■ WORK TASK: Only the lines from the one containing "This record shows" through the last line of the entries are wanted. Transcribe them exactly.

[Stored records]
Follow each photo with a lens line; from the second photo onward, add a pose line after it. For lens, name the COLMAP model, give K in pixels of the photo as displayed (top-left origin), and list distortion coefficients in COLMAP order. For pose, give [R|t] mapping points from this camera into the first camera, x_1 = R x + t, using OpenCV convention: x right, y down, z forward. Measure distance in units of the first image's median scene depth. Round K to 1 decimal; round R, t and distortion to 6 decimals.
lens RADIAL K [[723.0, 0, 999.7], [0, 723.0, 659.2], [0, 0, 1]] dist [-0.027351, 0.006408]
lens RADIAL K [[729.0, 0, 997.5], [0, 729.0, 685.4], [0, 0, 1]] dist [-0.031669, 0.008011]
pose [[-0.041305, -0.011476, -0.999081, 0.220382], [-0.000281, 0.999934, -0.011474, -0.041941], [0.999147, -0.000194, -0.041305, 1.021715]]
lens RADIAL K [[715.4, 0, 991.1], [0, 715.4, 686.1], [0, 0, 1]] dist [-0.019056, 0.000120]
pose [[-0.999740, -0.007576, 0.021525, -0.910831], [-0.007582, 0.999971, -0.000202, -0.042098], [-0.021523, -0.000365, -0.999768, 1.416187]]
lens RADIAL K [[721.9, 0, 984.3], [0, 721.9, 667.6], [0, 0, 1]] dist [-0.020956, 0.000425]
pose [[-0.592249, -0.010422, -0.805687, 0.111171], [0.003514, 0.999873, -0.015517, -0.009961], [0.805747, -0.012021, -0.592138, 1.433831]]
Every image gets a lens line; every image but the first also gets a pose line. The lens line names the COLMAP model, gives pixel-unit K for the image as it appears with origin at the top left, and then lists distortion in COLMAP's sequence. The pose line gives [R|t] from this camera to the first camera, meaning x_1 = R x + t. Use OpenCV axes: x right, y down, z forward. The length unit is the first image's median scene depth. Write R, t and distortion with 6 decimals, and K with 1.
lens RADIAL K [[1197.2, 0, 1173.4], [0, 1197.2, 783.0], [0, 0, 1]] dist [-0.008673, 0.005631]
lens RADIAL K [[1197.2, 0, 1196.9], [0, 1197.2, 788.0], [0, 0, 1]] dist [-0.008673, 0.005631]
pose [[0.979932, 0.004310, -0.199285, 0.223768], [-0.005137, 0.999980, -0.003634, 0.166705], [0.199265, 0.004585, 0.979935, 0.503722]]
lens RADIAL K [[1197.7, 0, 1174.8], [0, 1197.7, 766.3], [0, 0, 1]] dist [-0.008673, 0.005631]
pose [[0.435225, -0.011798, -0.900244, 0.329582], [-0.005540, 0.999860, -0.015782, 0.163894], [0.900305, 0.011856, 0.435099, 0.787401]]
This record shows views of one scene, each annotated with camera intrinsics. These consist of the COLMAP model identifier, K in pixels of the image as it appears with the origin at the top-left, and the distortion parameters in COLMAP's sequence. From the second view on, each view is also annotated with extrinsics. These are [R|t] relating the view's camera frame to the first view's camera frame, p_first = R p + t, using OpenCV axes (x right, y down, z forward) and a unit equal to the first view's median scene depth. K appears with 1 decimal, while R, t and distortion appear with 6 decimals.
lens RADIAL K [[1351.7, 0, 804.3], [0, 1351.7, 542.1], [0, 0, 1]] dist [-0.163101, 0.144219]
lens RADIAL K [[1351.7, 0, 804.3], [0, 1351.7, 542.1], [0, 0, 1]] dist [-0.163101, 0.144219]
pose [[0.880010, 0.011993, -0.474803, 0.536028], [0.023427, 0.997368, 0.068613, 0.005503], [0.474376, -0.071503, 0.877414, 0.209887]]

■ SOLUTION TO THIS TASK:
This record shows views of one scene, each annotated with camera intrinsics. These consist of the COLMAP model identifier, K in pixels of the image as it appears with the origin at the top-left, and the distortion parameters in COLMAP's sequence. From the second view on, each view is also annotated with extrinsics. These are [R|t] relating the view's camera frame to the first view's camera frame, p_first = R p + t, using OpenCV axes (x right, y down, z forward) and a unit equal to the first view's median scene depth. K appears with 1 decimal, while R, t and distortion appear with 6 decimals.
lens RADIAL K [[1351.7, 0, 804.3], [0, 1351.7, 542.1], [0, 0, 1]] dist [-0.163101, 0.144219]
lens RADIAL K [[1351.7, 0, 804.3], [0, 1351.7, 542.1], [0, 0, 1]] dist [-0.163101, 0.144219]
pose [[0.880010, 0.011993, -0.474803, 0.536028], [0.023427, 0.997368, 0.068613, 0.005503], [0.474376, -0.071503, 0.877414, 0.209887]]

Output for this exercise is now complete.